Today I learned that there’s granting permissions to a database and to a table for a user in PostgreSQL. I’ve been banging my head for about a week on an issue where a user didn’t have the appropriate rights and stumbled upon this, which did it for me.
Thank you to those that contributed on Stack Overflow. I’m hoping to pay it forward by writing this post to explain the issue in some detail and summarize my learnings.
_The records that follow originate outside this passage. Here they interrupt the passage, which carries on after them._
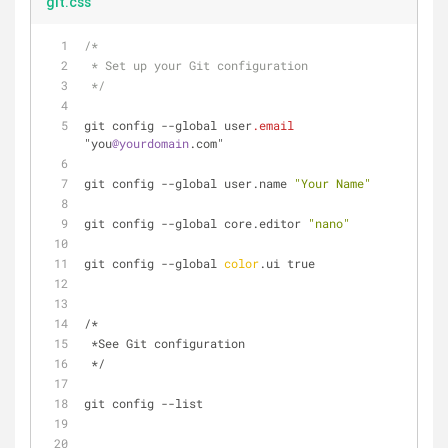
git.css
/* 
 * Set up your Git configuration 
 */
git config --global user
.email
"you
@yourdomain
.com"
git config --global user.name 
"Your Name"
git config --global core.editor 
"nano"
git config --global 
color
.ui true
/* 
 *See Git configuration 
 */
git config --list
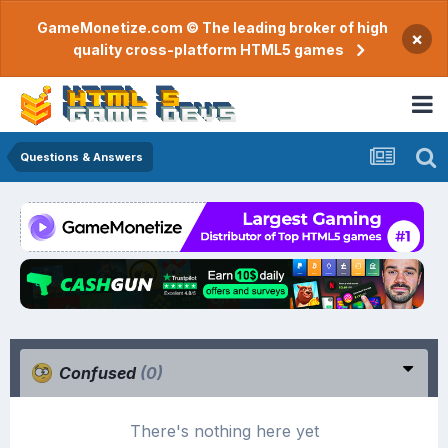
GameMonetize.com © The leading broker of high
×
quality cross-platform HTML5 games
Questions & Answers
Confused
(0)
There's nothing here yet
Background: I’m building a todo app in clojure using the Om/Compojure/Ring/PostgreSQL stack as a learning project. I am also deploying this on DigitalOcean manually to learn what’s involved in deploying onto a VPS and setting up a CI/CD pipeline, you know, the whole shebang. At the time of this writing, I’ve built the backend web services for the app, following these specs and am in the process of setting it up on digital ocean.
The clojure app is deployed, but I got this error whenever I hit the /todos endpoint. I’m also using nginx as a reverse proxy.
ERROR: permission denied for relation todos
This was because www-data, the user used by nginx, did not have permissions to read from the todos table.
I had initially granted the user access to the database with
GRANT ALL PRIVILEGES ON DATABASE todos to "www-data";
This, however, only gave the user CREATE, CONNECT, TEMPORARY (or TEMP) privileges on the database.
The solution was to do
GRANT ALL PRIVILEGES ON ALL TABLES IN SCHEMA public TO "www-data";
Another learning for me is the public schema, SCHEMA public, which is just the default schema that all tables are added to unless one is specified.